Address by 2012 Alumna Achievement Award Recipient

Margaret (Peggy) Perkinson ’72

Perkinson offered these words at the Reunion Banquet on Saturday, June 2, 2012 after receiving the Alumna Achievement Award.

Thank you, I cannot express how much this honor means to me. I am so grateful for it and for my time at Saint Mary’s College. 

At the risk of sounding pedantic, I’d like to share my reflections on the Saint Mary’s experience from an anthropological perspective. Most cultures provide structured processes, rites of passage, to assist in the transition from late childhood to early adulthood. During this transition period, young people are removed from their childhood environments and taken as a group to a relatively isolated place. Wise elders impart knowledge critically important for functioning in adult roles. Heightened states of awareness are sometimes part of this experience, induced by sleep deprivation, physical or mental torture, chanting and dancing, or perhaps by other means, sometimes resulting in a vision quest and insight into future goals. Strong bonds develop among those who share this transition. Initiates are considered to be in an in-between, liminal state, not quite children, not quite adults – an ambiguous, sometimes dangerous status that requires isolation from the rest of the tribe. At the end, the initiates return to their village in special garb to be greeted by a grand celebration that officially acknowledges – both to the community and to themselves – their newly acquired adult identity and status within society.
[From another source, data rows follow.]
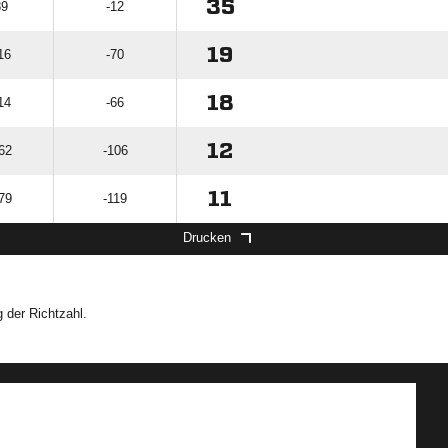
35
89
-12
19
16
-70
18
14
-66
12
62
-106
11
79
-119
Drucken
 der Richtzahl.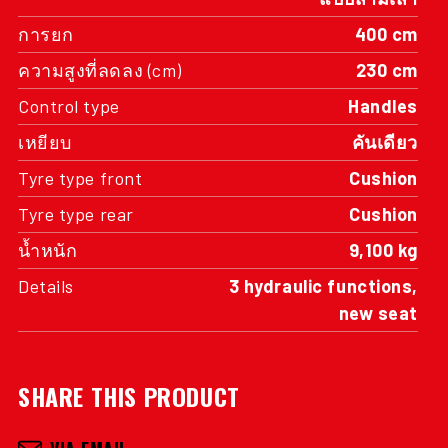
การยก
400 cm
ความสูงที่ลดลง (cm)
230 cm
Control type
Handles
เหยียบ
คันเดียว
Tyre type front
Cushion
Tyre type rear
Cushion
น้ำหนัก
9,100 kg
Details
3 hydraulic functions,
new seat
SHARE THIS PRODUCT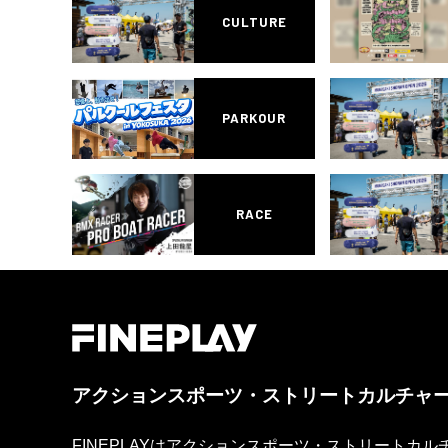
CULTURE
PARKOUR
RACE
アクションスポーツ・ストリートカルチャ
FINEPLAYはアクションスポーツ・ストリートカ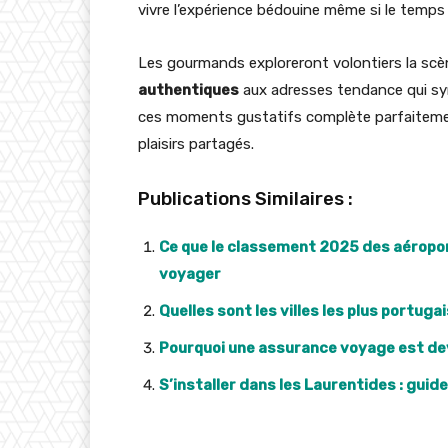
vivre l’expérience bédouine même si le temp
Les gourmands exploreront volontiers la sc
authentiques
aux adresses tendance qui sy
ces moments gustatifs complète parfaitem
plaisirs partagés.
Publications Similaires :
Ce que le classement 2025 des aéropo
voyager
Quelles sont les villes les plus portug
Pourquoi une assurance voyage est de
S’installer dans les Laurentides : guide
Some of this may or may not coincide with your memories of your time at Saint Mary’s. To me it rings fairly true. To me, it was a liminal, luminous time – a sacred life space – when we had the privilege to step away from the worlds of our childhood, learn from wise elders, try out new roles as if they were garments to see what fit, and form life-long bonds of friendship to support us in the life to come. I think of my time here with great gratitude, for the liberal arts curriculum and especially for the great gift of majoring in humanistic studies. What an intellectual adventure that was – to explore the great works that comprise our intellectual heritage: from the early Greeks to Augustine, Erasmus, Dante, Machiavelli, Milton, Pascal, Voltaire, Thomas Moore, Goethe, Kierkegaard, Nietzsche, Sartre, Camus, to name just a few. To marvel at the rich array of arts and philosophies – those current and those passed down through the ages; to absorb the lessons of history, guided, prodded, and challenged by our Saint Mary’s teachers, with our beloved Bruno Schlesinger in the lead; and to reflect on the relevance of all of this to our current and future lives.

We emerged from Saint Mary’s as if from a cocoon, with glistening wings bright with the prospect of the future, aching for flights to as yet unknown destinations and destinies. We took with us a solid foundation, empowered with the skills of critical, analytic thought and guided by personal philosophies, acquired as a result of our grappling with life’s big questions as seen through the prisms of civilization’s big thinkers. We emerged prepared to make a difference in the world, to use our individual talents where they would have an effect. We emerged graced with a “convoy of support,” our lifelong Saint Mary’s friends who shared this rite of passage, this very sacred life space.

Our cohort emerged simultaneously with the emergence of the Women’s Movement. By virtue of our birthdates, it has been our fate to redefine what it means to live a meaningful life as women in our society. I have no doubt that has presented challenges to all of us, in ways that younger graduates may strain to understand. It is our great fortune that Saint Mary’s demanded that we develop the necessary skills, while providing a nurturing sacred space that allowed us to identify our hearts’ desires and go forth to pursue them.